I hope these suggestions will help you to develop and exercise a more consistently positive outlook in 2014.  I know that the above approaches have benefited me as I have sought to live life from a perspective of gratitude, speaking in ways that will uplift others.  Am I always successful?  No.  But I have become more adept as I have used these approaches, and I expect I will yet make improvements.  So, my best to you as you also seek ways to bless your own life and the lives of others who share your world!

Monday, December 30, 2013

Rejoice in the Good of 2013





 
As I contemplated what I should write in this last post of 2013, I had to happily consider what a blessing it is look forward to a new year, and a fresh start.  Fresh starts give us a clean slate and a perspective free of mess and clutter.  However, even as we consider the year ahead of us, I think it would be a great loss to go into that year without embracing, and carrying with us, the many joys we experienced during the past twelve months.  So, as you look forward to 2014, take those great memories with you!

What did you experience during 2013 that warmed your heart and filled your life with love, laughter, hope, and gratitude?  Before the ball drops in Times Square tomorrow night, make a list of some of 2013's highlights.  Tuck it into your journal or purse and keep it for ready reference because, as you and I both know, 2014 will sometimes challenge our sense of appreciation.  Having a quick reference to past blessings will allow us to find hope and peace as we recall the people and occasions that have graced our lives.

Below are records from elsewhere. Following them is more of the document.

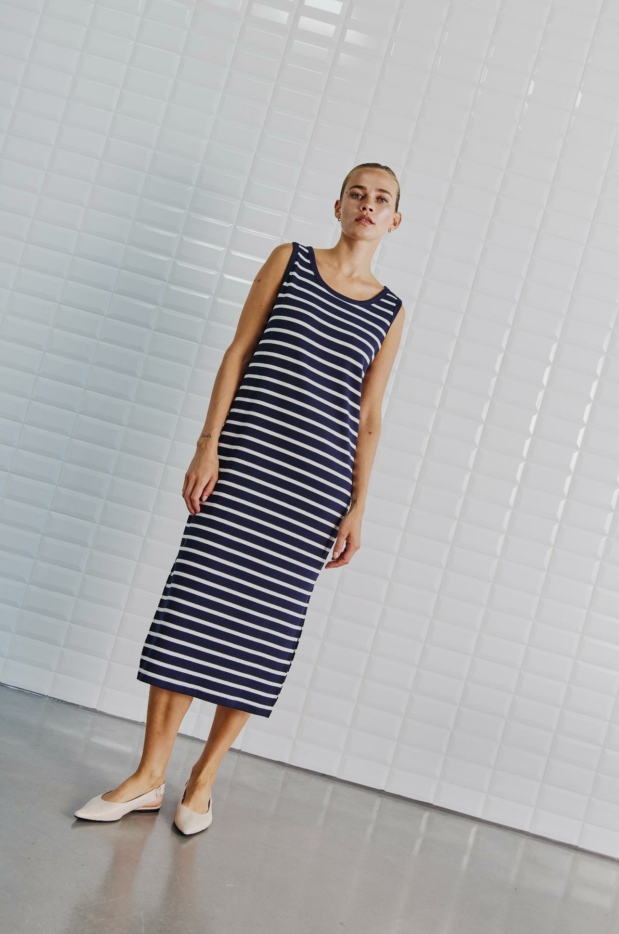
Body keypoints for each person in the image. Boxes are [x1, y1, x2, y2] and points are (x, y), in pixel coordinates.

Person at [74, 162, 405, 835]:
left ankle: (204, 778)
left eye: (381, 199)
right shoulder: (289, 260)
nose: (367, 205)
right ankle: (149, 775)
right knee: (190, 606)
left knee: (264, 628)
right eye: (357, 193)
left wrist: (358, 504)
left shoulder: (390, 309)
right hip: (245, 461)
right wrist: (208, 443)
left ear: (394, 220)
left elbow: (369, 416)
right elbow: (239, 350)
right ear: (338, 204)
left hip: (315, 487)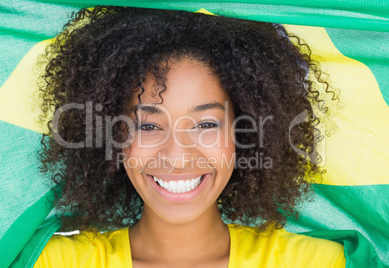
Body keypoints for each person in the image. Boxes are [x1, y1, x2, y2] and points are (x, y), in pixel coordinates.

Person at [35, 6, 345, 267]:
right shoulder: (53, 262)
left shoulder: (319, 262)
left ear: (246, 134)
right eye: (147, 126)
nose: (176, 156)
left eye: (206, 125)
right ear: (110, 137)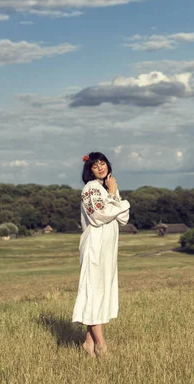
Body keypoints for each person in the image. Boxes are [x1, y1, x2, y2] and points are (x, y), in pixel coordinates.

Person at [73, 152, 131, 357]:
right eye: (95, 165)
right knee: (94, 291)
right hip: (95, 247)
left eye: (103, 163)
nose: (100, 167)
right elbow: (99, 216)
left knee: (101, 291)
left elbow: (123, 217)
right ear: (89, 170)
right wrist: (115, 198)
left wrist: (113, 195)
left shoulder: (107, 189)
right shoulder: (90, 189)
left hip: (107, 248)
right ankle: (101, 345)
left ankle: (88, 344)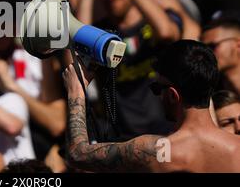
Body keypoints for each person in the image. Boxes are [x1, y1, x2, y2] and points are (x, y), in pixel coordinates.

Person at [63, 40, 240, 172]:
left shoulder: (157, 150)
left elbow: (78, 154)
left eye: (157, 88)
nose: (157, 96)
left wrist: (76, 91)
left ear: (172, 95)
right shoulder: (237, 148)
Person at [76, 0, 182, 141]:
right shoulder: (101, 33)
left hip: (168, 133)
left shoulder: (158, 19)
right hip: (125, 141)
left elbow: (167, 33)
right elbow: (78, 60)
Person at [201, 12, 240, 95]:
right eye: (203, 48)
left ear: (238, 45)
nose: (206, 53)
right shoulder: (209, 97)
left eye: (212, 46)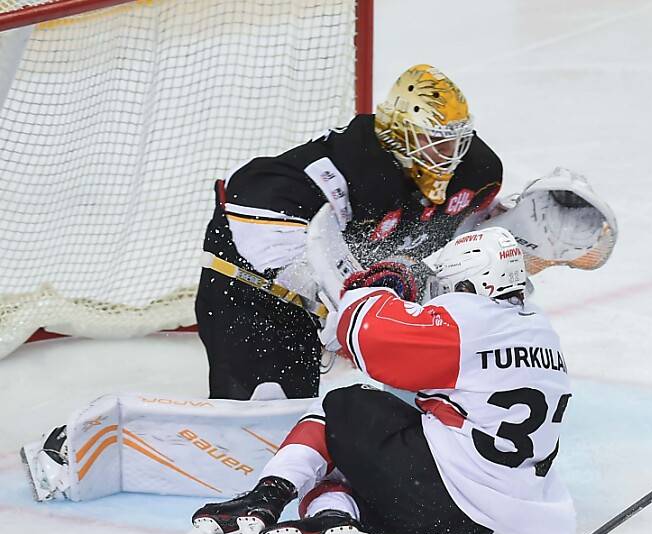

As I took the week of Christmas off from writing, I found myself mulling over what I would post today, and this idea of reviewing the blessings of 2013 came to mind.  I think it is a valuable suggestion, not because I came up with it, but for several other reasons:
  •   First, it is a great way to end the year on a positive note. 
  •   Second, it will give us a period of pause in which memories of positive experiences will lend  calm and joy to our life.  
  •   Third, the very act of recalling and recording good memories calms and regulates our heart rhythms and helps to stabilize our blood pressure.  Just think of the positive effect the daily practice of gratitude could have on your life if you did something similar each day! For that reason, I found the suggestion to the right very interesting: 
This was apparently posted for last year, but it is just as appropriate for 2014.  A year from now, as you review your blessings, it will provide a ready made time capsule of the many joys you encountered along your path, and the events that laced richness and love into your life.  The only fault I find with the suggestion, as given, is that the jar will prove far too small.  While you may want to start with a quart jar, just for convenience, look for a very large jar--one of those old fashioned pickle type jars.  Check in with your local school cafeteria.  They may be able to supply one.  I think you'll find you're gonna need it!!
Have a blessed time reviewing the joys of 2013!